Effect of Gastric Acid Reducing Agents
Coadministration of pantoprazole (proton pump inhibitor: 40 mg once daily) with a single dose of INREBIC (500 mg; 1.25 times the recommended dose) increased fedratinib AUC inf by 1.2-fold.

Effect of Fedratinib on Drugs that are CYP3A, CYP2C19, or CYP2D6 Substrates Coadministration of a single dose of midazolam (CYP3A substrate: 2 mg), omeprazole (CYP2C19 substrate: 20 mg), and metoprolol (CYP2D6 substrate: 100 mg) with fedratinib increased midazolam, omeprazole, or metoprolol AUCinf by 4-, 3-, and 2-fold, respectively.
In Vitro and Clinical Transporter Studies
Fedratinib as a Substrate for Transporters:
Fedratinib is a substrate of P-glycoprotein (P-gp) but not breast cancer resistance protein (BCRP), BSEP, multidrug resistance protein (MRP2), and organic anion transporting polypeptide (OATP)1B1 and OATP1B3 in vitro.
Effect of Fedratinib on Transporter Substrates

Fedratinib inhibits P-gp, BCRP, OATP1B1, OATP1B3, OCT1, OCT2, MATE1, and MATE2-K, but not BSEP, MRP2, and organic anion transporter (OAT)1 and OAT3 in vitro.

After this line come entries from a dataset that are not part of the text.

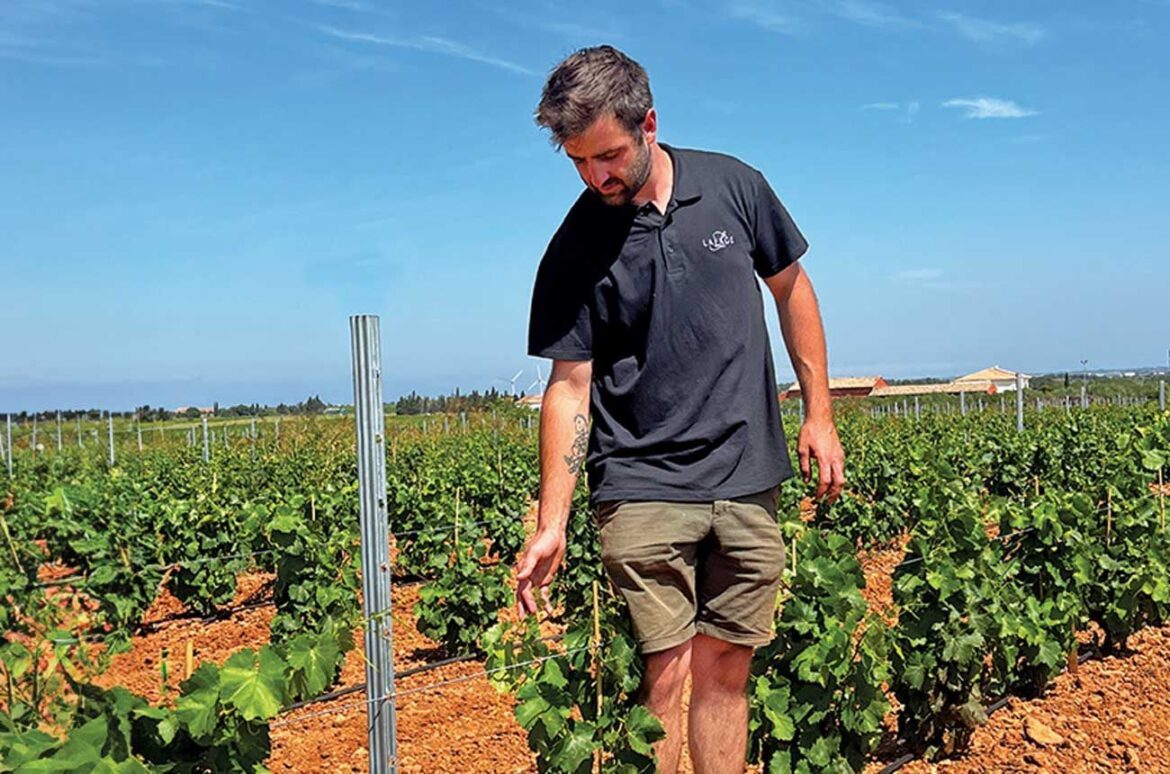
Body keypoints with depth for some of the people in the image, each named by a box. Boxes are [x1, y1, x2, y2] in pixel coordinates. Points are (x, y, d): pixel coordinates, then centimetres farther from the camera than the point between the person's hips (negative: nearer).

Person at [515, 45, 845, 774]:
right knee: (663, 675, -5)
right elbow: (570, 386, -5)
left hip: (749, 482, 2)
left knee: (725, 671, 10)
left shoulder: (733, 186, 0)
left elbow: (792, 289, 11)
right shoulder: (575, 250, -6)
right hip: (643, 490, -2)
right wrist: (552, 523, -10)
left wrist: (819, 415, 8)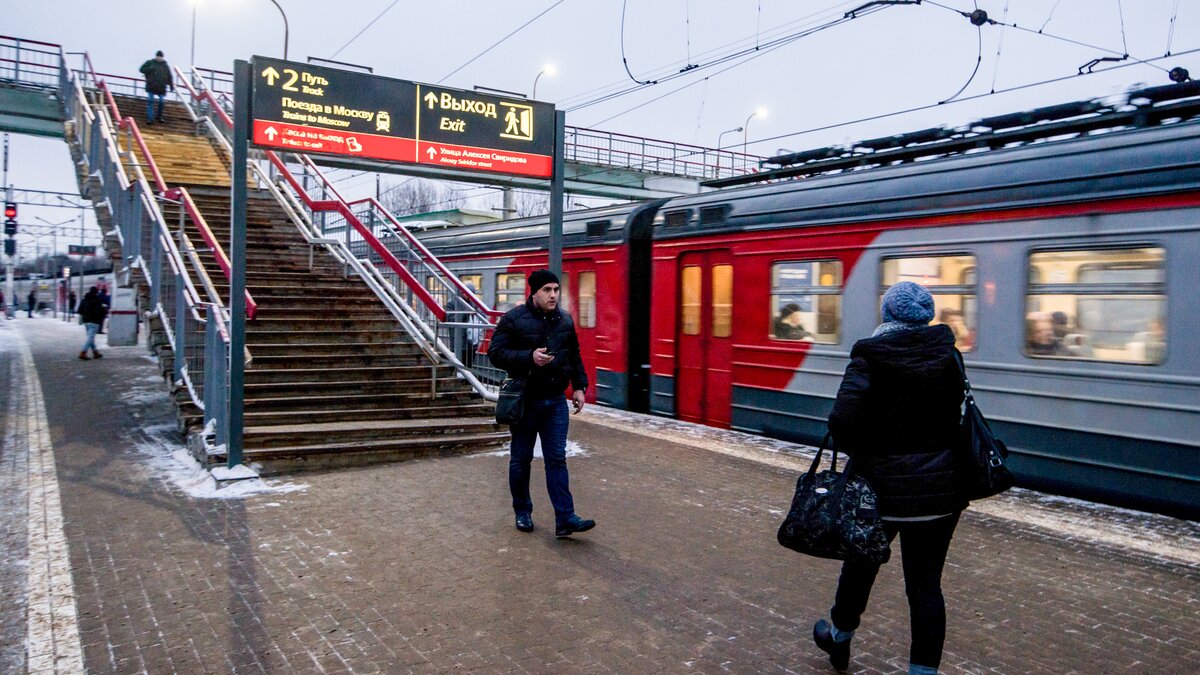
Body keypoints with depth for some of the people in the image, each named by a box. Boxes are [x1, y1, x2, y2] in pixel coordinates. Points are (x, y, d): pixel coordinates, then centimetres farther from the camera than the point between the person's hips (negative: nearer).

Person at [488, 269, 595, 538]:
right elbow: (495, 352, -12)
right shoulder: (514, 319, -9)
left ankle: (565, 518, -1)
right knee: (521, 460, 8)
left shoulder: (565, 320, 8)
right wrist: (529, 357, -23)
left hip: (555, 401, 4)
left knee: (557, 460, 1)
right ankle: (523, 513, 24)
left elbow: (574, 356, 18)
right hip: (525, 399, -3)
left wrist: (578, 386, 10)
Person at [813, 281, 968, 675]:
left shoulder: (870, 359, -13)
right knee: (925, 583, 9)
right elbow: (957, 414, 3)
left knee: (862, 562, 20)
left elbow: (843, 420, -24)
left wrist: (861, 453, -7)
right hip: (940, 487, 2)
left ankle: (839, 638, 42)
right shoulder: (948, 356, -1)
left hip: (885, 484, -2)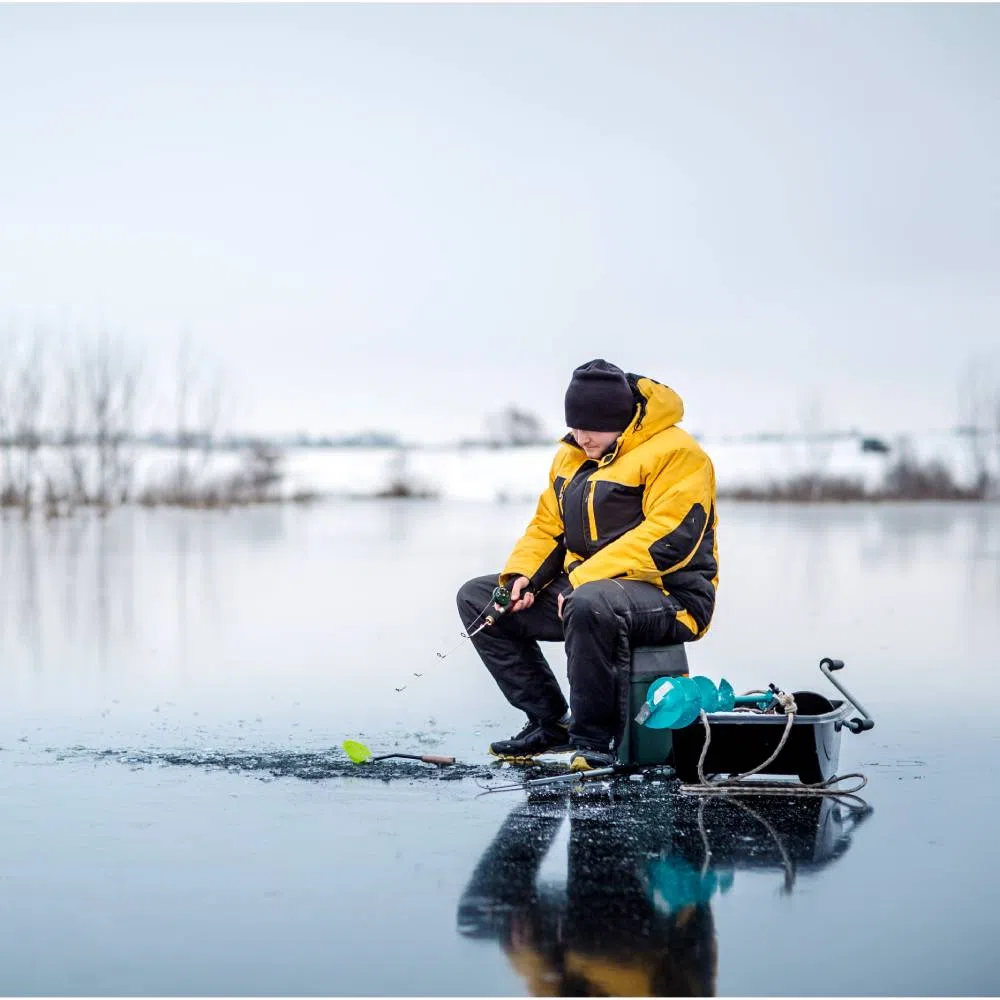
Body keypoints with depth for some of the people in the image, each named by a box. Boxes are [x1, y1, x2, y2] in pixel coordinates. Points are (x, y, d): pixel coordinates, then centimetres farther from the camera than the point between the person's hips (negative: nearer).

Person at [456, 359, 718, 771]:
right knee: (477, 598, 5)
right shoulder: (571, 455, 13)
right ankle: (550, 722, 4)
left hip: (668, 597, -9)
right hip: (581, 586, 9)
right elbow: (547, 525, 19)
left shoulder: (674, 453, -14)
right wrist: (523, 575, -3)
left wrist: (585, 578, -26)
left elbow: (667, 539, -24)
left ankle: (594, 738, -25)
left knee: (591, 603, -42)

Coadministration of a single dose of fedratinib (600 mg; 1.5 times the recommended dose) with a single dose of digoxin (P-gp substrate: 0.25 mg), rosuvastatin (OATP1B1/1B3 and BCRP substrate: 10 mg), and metformin (OCT2 and MATE1/2-K substrate: 1000 mg) had no clinically meaningful effect on the AUC inf of digoxin, rosuvastatin, and metformin. Renal clearance of metformin was decreased by 36% in the presence of fedratinib.
Contrary to unchanged PK, the glucose lowering PD effect of metformin in the presence of fedratinib appears reduced, with baseline adjusted glucose AUC being approximately 50% higher in response to an oral glucose challenge.